Published in 750 newspapers across the world, Pastis’ comic strip, Pearls Before Swine, takes on contemporary living and its problems with dark humour.

Its animal characters Rat, Pig, Goat and Zebra display human characteristics, have conversations about religion, death and censorship, frequently satirising comics themselves. Rat is sarcastic, Pig is naïve, while Goat is philosophical.

Pastis frequently makes appearances in his own strip. So when he drew himself, clad in a kurta, on that Facebook announcement, Rat and Pig noticed. Rat asks him not to “offend anyone”, Pig adds: “More than usual”. Pastis, when we meet in Mumbai, makes no promises: “I’m pretty sure I’m going to be like a bull in a china shop!”

Excerpts from an interview:

You quit your job as a litigation lawyer to begin cartooning full-time. How did that come about?

I hated being a lawyer. I never thought I’d take a chance at being a syndicated cartoonist because it’s so hard to achieve. It’s like aspiring to be a professional cricket player in India. So when I finished college, I went straight to law school. But after three years, I couldn’t do it.

Growing up in Los Angeles, I used to be sick a lot, and every winter, I had bronchitis. I would miss a month in school and my mom would give me pens and stuff so I had something to do lying in bed. That led me to drawing for all my school papers in grade and middle school. So while I was still practising as a lawyer, I submitted the strips to syndicates in the ’90s. They were rejected for four-five years. Then Scott Adams, the creator of Dilbert, liked the strip and told everybody to read it. I owe him my whole career.
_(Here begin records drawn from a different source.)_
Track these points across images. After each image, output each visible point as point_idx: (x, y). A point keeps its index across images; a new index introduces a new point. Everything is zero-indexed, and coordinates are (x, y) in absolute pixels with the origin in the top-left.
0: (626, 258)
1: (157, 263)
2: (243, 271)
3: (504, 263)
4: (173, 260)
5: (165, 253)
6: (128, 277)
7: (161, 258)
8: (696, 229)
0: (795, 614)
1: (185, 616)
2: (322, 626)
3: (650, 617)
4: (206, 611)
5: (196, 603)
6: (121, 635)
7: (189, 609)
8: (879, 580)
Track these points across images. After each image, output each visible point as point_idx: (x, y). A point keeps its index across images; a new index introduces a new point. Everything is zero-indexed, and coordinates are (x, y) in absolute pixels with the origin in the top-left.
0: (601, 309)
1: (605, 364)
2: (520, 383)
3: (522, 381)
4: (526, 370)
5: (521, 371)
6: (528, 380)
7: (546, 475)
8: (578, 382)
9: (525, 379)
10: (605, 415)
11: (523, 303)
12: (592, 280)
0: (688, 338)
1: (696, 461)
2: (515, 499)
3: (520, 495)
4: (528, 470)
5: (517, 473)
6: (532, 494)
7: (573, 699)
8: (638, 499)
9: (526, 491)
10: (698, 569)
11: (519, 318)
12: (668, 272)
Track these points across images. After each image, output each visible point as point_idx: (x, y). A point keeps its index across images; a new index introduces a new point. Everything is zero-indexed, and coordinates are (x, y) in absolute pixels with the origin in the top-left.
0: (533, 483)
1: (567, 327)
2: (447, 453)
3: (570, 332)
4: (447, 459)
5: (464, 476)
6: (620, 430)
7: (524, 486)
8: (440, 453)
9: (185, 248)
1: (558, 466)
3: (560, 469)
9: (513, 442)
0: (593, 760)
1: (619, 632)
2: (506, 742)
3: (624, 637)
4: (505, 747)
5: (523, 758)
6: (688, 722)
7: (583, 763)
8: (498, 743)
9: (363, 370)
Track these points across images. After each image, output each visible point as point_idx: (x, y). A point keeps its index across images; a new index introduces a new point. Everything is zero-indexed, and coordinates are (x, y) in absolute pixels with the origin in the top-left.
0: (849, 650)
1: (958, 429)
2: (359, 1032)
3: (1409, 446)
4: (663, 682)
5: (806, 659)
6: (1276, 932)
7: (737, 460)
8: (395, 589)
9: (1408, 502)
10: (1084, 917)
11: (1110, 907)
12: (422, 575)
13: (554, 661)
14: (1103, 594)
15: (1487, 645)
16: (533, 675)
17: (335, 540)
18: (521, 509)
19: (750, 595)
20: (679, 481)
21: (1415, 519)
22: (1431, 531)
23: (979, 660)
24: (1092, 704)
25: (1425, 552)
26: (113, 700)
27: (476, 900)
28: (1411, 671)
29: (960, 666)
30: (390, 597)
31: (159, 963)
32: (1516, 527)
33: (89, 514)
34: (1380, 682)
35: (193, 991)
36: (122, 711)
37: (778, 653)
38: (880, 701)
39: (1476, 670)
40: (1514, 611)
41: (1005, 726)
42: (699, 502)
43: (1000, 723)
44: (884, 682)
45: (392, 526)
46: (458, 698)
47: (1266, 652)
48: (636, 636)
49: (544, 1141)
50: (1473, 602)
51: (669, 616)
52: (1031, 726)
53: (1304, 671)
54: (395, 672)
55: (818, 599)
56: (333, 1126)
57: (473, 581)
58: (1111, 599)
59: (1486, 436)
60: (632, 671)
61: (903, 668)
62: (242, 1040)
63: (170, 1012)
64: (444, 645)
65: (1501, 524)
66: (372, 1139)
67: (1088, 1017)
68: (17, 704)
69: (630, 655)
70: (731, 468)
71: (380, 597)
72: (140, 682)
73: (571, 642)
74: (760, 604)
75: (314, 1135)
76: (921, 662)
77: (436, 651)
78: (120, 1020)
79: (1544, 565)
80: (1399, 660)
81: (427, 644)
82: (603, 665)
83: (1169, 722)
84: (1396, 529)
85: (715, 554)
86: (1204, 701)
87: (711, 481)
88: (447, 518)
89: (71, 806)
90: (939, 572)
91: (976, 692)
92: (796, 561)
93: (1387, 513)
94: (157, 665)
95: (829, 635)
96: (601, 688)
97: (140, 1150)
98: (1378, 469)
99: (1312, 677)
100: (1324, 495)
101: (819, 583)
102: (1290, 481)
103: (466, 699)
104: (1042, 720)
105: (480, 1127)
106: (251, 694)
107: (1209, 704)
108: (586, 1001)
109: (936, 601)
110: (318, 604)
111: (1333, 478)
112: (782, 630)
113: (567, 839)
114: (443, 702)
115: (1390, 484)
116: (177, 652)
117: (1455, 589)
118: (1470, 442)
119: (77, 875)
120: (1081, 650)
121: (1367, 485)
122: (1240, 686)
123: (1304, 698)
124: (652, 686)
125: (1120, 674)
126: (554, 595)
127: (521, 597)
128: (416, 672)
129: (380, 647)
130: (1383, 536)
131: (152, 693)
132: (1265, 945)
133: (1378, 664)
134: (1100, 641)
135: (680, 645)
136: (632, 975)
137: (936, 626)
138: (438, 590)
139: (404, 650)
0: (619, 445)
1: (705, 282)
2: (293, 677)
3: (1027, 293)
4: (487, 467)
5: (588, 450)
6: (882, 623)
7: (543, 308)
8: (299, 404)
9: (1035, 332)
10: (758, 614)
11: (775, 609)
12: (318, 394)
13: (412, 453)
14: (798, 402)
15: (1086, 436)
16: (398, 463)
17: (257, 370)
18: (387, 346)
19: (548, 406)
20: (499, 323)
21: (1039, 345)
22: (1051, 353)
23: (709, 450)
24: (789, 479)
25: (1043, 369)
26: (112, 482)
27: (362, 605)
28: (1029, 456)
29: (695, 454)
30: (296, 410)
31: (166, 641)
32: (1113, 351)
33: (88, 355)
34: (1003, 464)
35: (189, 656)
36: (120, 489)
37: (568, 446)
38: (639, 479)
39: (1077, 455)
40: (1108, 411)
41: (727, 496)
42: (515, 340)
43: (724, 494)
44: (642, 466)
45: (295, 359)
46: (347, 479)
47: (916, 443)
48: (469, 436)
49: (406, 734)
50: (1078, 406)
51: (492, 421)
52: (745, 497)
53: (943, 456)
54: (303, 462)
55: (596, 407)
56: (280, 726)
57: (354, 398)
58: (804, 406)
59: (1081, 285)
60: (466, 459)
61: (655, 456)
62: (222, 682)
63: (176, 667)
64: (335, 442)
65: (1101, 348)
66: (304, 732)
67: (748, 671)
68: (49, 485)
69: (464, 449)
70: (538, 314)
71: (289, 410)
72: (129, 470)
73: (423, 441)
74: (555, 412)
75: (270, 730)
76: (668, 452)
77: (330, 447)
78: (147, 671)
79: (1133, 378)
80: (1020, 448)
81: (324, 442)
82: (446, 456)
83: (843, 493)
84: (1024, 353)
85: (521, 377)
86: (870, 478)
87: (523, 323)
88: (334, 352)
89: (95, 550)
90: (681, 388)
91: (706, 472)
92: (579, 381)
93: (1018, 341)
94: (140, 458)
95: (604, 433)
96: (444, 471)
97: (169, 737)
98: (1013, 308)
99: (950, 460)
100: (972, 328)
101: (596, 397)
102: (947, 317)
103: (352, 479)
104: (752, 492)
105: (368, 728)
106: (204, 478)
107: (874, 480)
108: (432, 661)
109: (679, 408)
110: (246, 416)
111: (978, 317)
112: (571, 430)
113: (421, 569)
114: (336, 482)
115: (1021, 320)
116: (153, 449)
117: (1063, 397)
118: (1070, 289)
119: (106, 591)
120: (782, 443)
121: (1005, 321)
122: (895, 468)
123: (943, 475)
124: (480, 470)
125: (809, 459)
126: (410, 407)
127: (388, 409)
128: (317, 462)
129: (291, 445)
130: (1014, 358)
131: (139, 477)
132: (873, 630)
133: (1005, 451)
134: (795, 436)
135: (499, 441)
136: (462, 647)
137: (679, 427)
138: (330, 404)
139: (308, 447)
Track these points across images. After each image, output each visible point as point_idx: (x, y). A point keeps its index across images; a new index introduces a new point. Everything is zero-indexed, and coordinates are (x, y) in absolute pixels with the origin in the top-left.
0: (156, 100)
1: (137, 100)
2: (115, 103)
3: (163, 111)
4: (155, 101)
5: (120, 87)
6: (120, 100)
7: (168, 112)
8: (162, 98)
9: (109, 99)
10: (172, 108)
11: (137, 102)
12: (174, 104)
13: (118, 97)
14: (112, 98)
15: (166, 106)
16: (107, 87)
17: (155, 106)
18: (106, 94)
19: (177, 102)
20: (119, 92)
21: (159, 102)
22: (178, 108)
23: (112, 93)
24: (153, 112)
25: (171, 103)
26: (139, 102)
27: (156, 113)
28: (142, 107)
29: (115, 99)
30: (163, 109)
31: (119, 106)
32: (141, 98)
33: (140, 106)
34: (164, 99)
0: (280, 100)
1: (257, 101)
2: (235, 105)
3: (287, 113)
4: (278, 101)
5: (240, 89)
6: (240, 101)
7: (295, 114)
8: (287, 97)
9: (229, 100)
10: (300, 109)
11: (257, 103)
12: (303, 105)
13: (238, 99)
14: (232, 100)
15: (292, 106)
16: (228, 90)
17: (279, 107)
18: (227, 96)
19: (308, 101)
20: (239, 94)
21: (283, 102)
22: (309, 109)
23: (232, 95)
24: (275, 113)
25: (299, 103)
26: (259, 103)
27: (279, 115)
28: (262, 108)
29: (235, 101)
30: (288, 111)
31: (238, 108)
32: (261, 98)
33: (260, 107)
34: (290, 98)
The humour in Pearls Before Swine is deadpan, but very topical. Is that the reason for its success?

In the times we live in, you have to be deadpan. If you watch American comedies like Curb Your Enthusiasm, there’s no laugh track – nobody laughs to indicate that there’s a joke. You leave it up to people. If somebody overreacts, it ruins the whole thing.

Also, I look at comedy as a release valve for the sadness and pressure in our lives. If someone annoys me, Rat’s going to rip on him. My humour is inspired from many things, the British version of The Office, Laurel and Hardy films, Bugs Bunny, early David Letterman, and even Dilbert, Calvin and Hobbes, and Peanuts.

Your strip often makes fun of your own art skills. How come?

I didn’t know anyone else who did that. If you pull yourself into the strip, it allows you to fictionalise your life. For example, if you tell a pun in normal life, you’re just a comic from the 1920s. But in the next panel, if you give yourself grief for making the pun, it becomes funny, and topical. This can only happen if I’m in the strip.

You’ve featured news events like the death of Israeli school children in 2003. Can humour change society?

Scott once said something to me that really stuck – that I write angry. Sometimes I think he’s right. I get angry at dumb and unthoughtful people. When I was younger, I did it more often because not many newspapers carried the strip. I’m really proud I did that Israeli strip, but I don’t think I’m as courageous as I was then. Today, I’ll probably include news events in a smarter way. I have a strip coming up on ISIS.

Also, as artists, you’re only as good as what you take in. If you watch bad sitcoms, that will trickle through. When I see a movie like Queen, which really moved me because there’s something so true about it, it makes me want to do something great.